JORODU is an exceptional modern fusion album on all counts

A member of the National Academy of Recording Arts and Sciences (the GRAMMY’s), drummer and composer Jose R. Duque aka Jorodu is a graduate of Berklee College of Music. He has composed, produced and independently released eleven albums, as well as recording for other artists. Now living in Miami the Venezuelan musician divides his time between teaching drums at Center Tone Music School in Key Biscayne, FL, and at the Guitar Center Studios in Coconut Creek, FL, as well as his private studio teachings. His also the author of “the Drummer’s role” a total beginner’s drum method available on Amazon. A founder of various music projects, Jose R. Duque aka Jorodu, recently dropped his latest album entitled simply “JORODU”.

The album delivers a blend of rock, jazz, funk, world music, and even electronica, which to all intents and purposes, I’ll simply categorize as modern fusion. So what can you expect straight off the cuff? Spectacular playing by all the musicians and remarkable drumming by Jorodu, who also happens to play some keyboards and bass along the way.

What you will not find is superfluous showboating from Jorodu, or any of the other musicians, for that matter. Which in a certain sense makes “JORODU”, an atypical fusion album – and that’s why I added the descriptive word “modern”.

Not the musicians refrain from exploring and elaborating on the rhythms and chord progressions. It’s just that every note and beat is within the function and scope of the composition itself, and not to exult personal prowess.

This much is clear right from the opening track, “Fortuna non Omnibus Aeque”, which lays down ultra-smooth keyboard licks on top of Jorodu’s polyphonic, audibly perfect percussion, and then throws some fiery guitar licks into the mix. Hence you have a sleek, crisp and focused fusion track equaling the best there is.

“Nulla habeo nomen” forges a driving rock crunch that’s runs in ascending and descending progressions of power. Turn up the volume for a euphoric experience. “Ubi Umbra Vivit” is warm and enveloping with a luxurious trumpet sound swirling all around a delicately skewed beat which will tease your senses.

If start-stop funky fusion is your thing, then you will adore “Verbum Dimissum”, which showcases a brilliantly tight drum and bass combination. The biting guitar solos do the rest in making this track utterly captivating. But this is a brilliant recording from composition to engineering.

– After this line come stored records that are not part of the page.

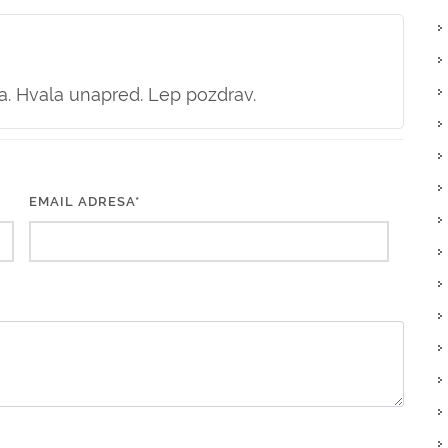
. Hvala unapred. Lep pozdrav.
EMAIL ADRESA*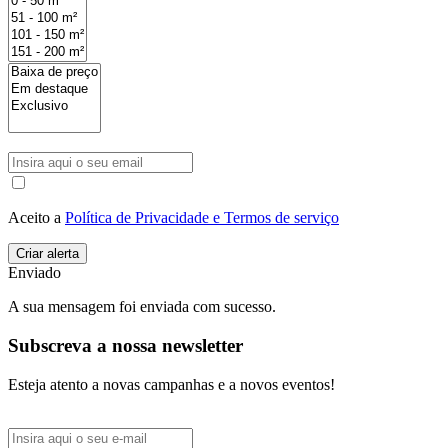
Aceito a
Política de Privacidade e Termos de serviço
Enviado
A sua mensagem foi enviada com sucesso.
Subscreva a nossa newsletter
Esteja atento a novas campanhas e a novos eventos!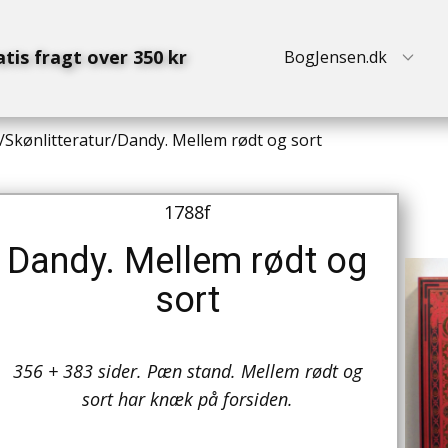
atis fragt over 350 kr
BogJensen.dk
/
Skønlitteratur
/
Dandy. Mellem rødt og sort
1788f
Dandy. Mellem rødt og
sort
356 + 383 sider. Pæn stand. Mellem rødt og
sort har knæk på forsiden.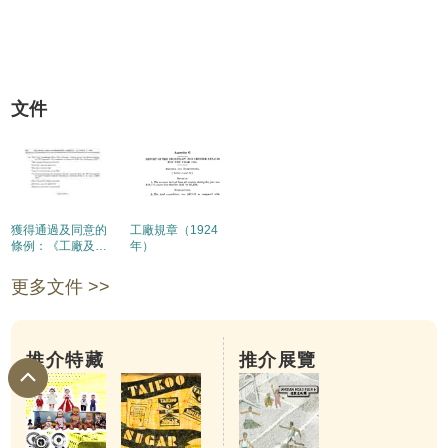
文件
獲得通過及同意的
工廠規章（1924
條例：《工廠及工
年）
場條例》(1937年第
18號)
更多文件 >>
推介特藏
推介展覽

“Victa Iacet Virtus” is the album centerpiece, which lasts for 10 minutes and twenty seconds – every single one of which is beautifully and poignantly executed. This is an impressionistic tone poem of rhythm and sound.

Yearning vocal adlibs, delicately nuanced, are framed by an emotionally articulate and slow-burning soundscape, making the track standout as a powerfully expressive statement. “Ego Vade A Gades” picks up the pace a notch without exceedingly breaking the mesmerizing spell set by the precious track. Clean guitars and shimmering pianos fill the canvas while the percussion maintains a fluent rhythm.

Immediately, without hesitation or restrain, “Tlon, Uqbar, Orbis, Tertius” erupts with the passionate dexterity of its musicians. Dynamic, evolving rhythms and delicious solos, make this one of my favorite tracks on the album. Jorodu sets up the beat effortlessly, and then develops an uplifting synergy with the rest of the group for a robust arrangement.

“Ludo Duo” ushers in a smooth and mellow motif which gently grows into a confident beat. “Amor MCMLXXX” is cinematic in its execution and its epic sound will be sure to keep you intrigued right to the very end.

“JORODU” is an exceptional album on all counts. Brimming with memorable compositions and ample soloing room from the frontline, the rhythm section toggles between loose-groove metrics and shrewdly designed tight arrangements, spanning an extensive assortment of rhythmic configurations, where Jose R. Duque aka Jorodu firmly holds the reins.